The TEA, throughout this proposal, has set the bar high in terms of its six proposed goals for its assessment system. These goals revolve around providing innovative and flexible, technology-driven assessment solutions designed to measure student achievement at kindergarten entry across multiple domains. Addressing the U.S. Department of Education’s Absolute Priorities 1, 2, 4, and 5, these goals include: (1) construct item pools with good content validity for assessing nine domains of school readiness in English or Spanish; (2) scale items within a heterogeneous sample of socio-linguistically diverse students; (3) select items for paper-pencil and computerized versions; (4) evaluate reliability, validity, sensitivity, and fairness of the TX-KEA; (5) develop a technology platform for the TX-KEA and integrate with the state’s longitudinal data system; and (6) develop, launch, and coordinate a comprehensive information and training system for teachers and administrators.
This proposal is anchored in an understanding of the assessment needs of Texas and other states. Through a systematically designed risk and project management approach, TEA and its collaborators will develop assessment and data reporting solutions that optimize outcomes for schools, teachers, administrators, parents, community stakeholders, and ultimately, children. TEA has assembled an experienced team with the full array of expertise and experience required to develop and implement the TX-KEA successfully. We have proposed an officer-incharge, Dr. Susan Landry, who has worked across the nation to advance changes in assessment, teaching, and learning, which have led to unprecedented achievements for school leaders, teachers, families, and children. We also have proposed a project director, Dr. Jason Anthony, who is a renowned expert in language and literacy as well as the development and implementation of cutting-edge assessments. Additional experts with exceptional technical knowledge and skills, and academic faculty with strong experience and expertise in assessment and child development complement the team.
Building on a national reputation for high-quality early childhood education – as evidenced by the success of the Texas School Ready!

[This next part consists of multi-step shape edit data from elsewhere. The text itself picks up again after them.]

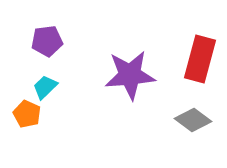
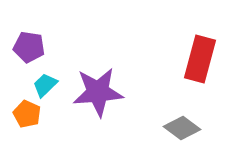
purple pentagon: moved 18 px left, 6 px down; rotated 16 degrees clockwise
purple star: moved 32 px left, 17 px down
cyan trapezoid: moved 2 px up
gray diamond: moved 11 px left, 8 px down
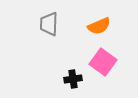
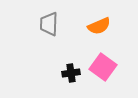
pink square: moved 5 px down
black cross: moved 2 px left, 6 px up
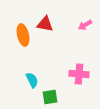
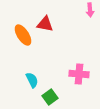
pink arrow: moved 5 px right, 15 px up; rotated 64 degrees counterclockwise
orange ellipse: rotated 20 degrees counterclockwise
green square: rotated 28 degrees counterclockwise
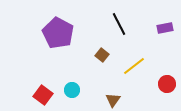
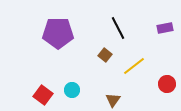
black line: moved 1 px left, 4 px down
purple pentagon: rotated 28 degrees counterclockwise
brown square: moved 3 px right
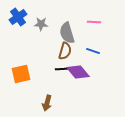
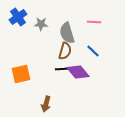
blue line: rotated 24 degrees clockwise
brown arrow: moved 1 px left, 1 px down
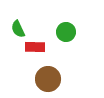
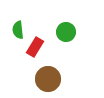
green semicircle: moved 1 px down; rotated 18 degrees clockwise
red rectangle: rotated 60 degrees counterclockwise
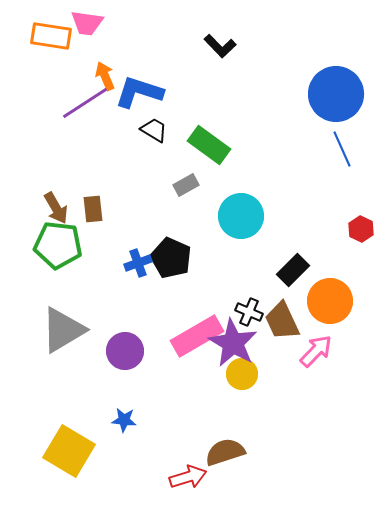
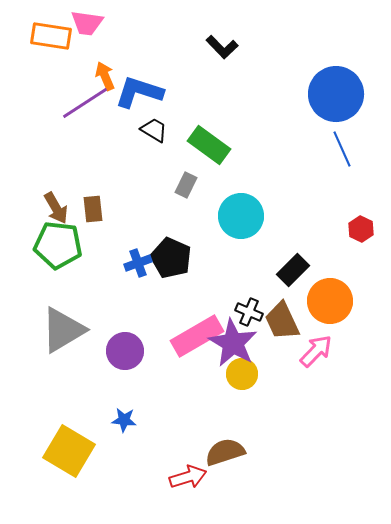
black L-shape: moved 2 px right, 1 px down
gray rectangle: rotated 35 degrees counterclockwise
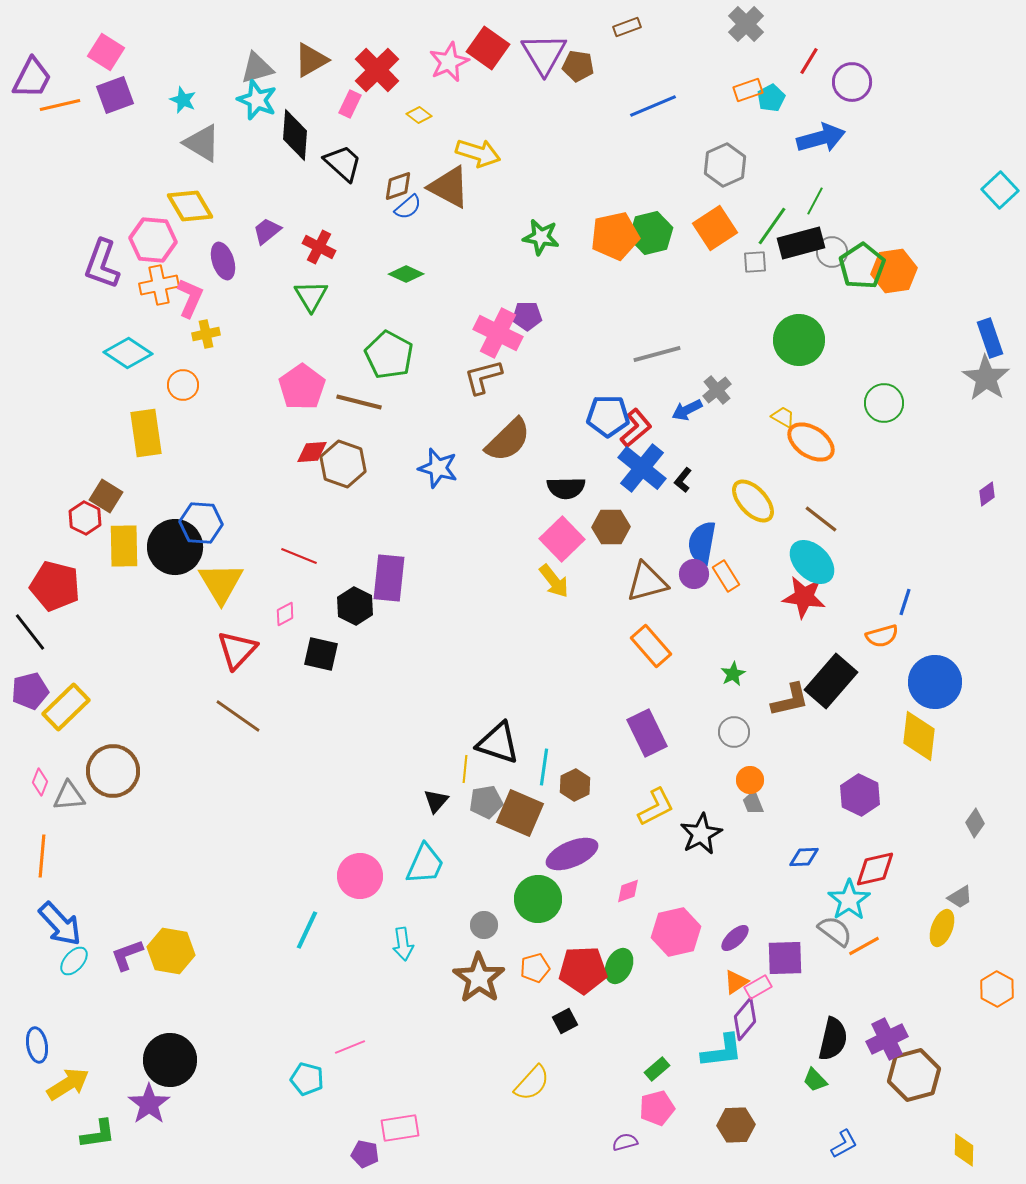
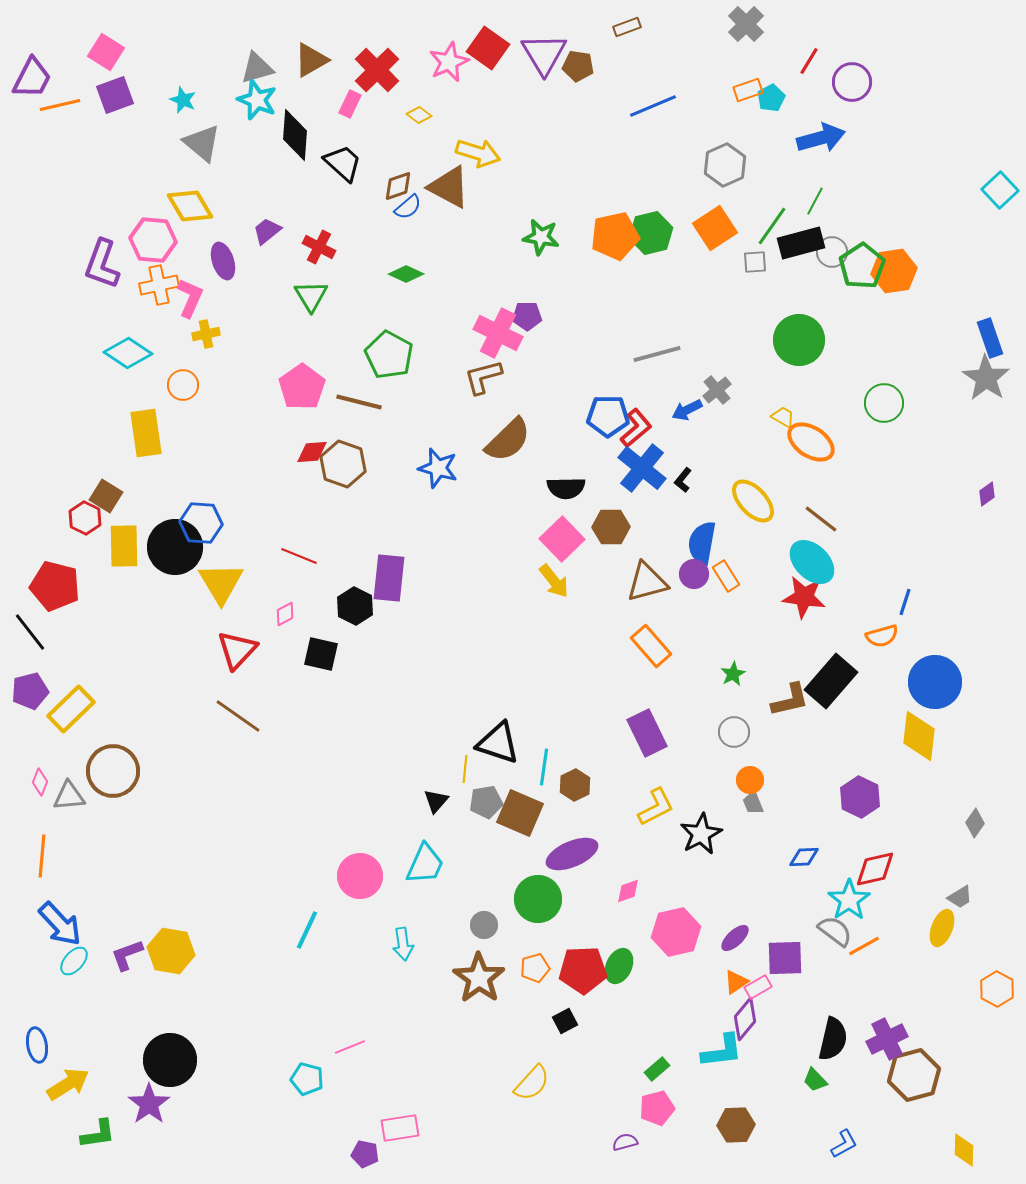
gray triangle at (202, 143): rotated 9 degrees clockwise
yellow rectangle at (66, 707): moved 5 px right, 2 px down
purple hexagon at (860, 795): moved 2 px down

Project, one of the nation’s only scaled, comprehensive school readiness interventions – combined with the successful development and launch of its innovation longitudinal data initiative, the Texas Student Data System (TSDS), TEA is poised to lead the nation and benefit other states by building a kindergarten entry assessment system that will promote comprehensive analyses of student school readiness and support the ability of teachers, administrators, and parents to be responsive to multiple domains of student strengths and needs.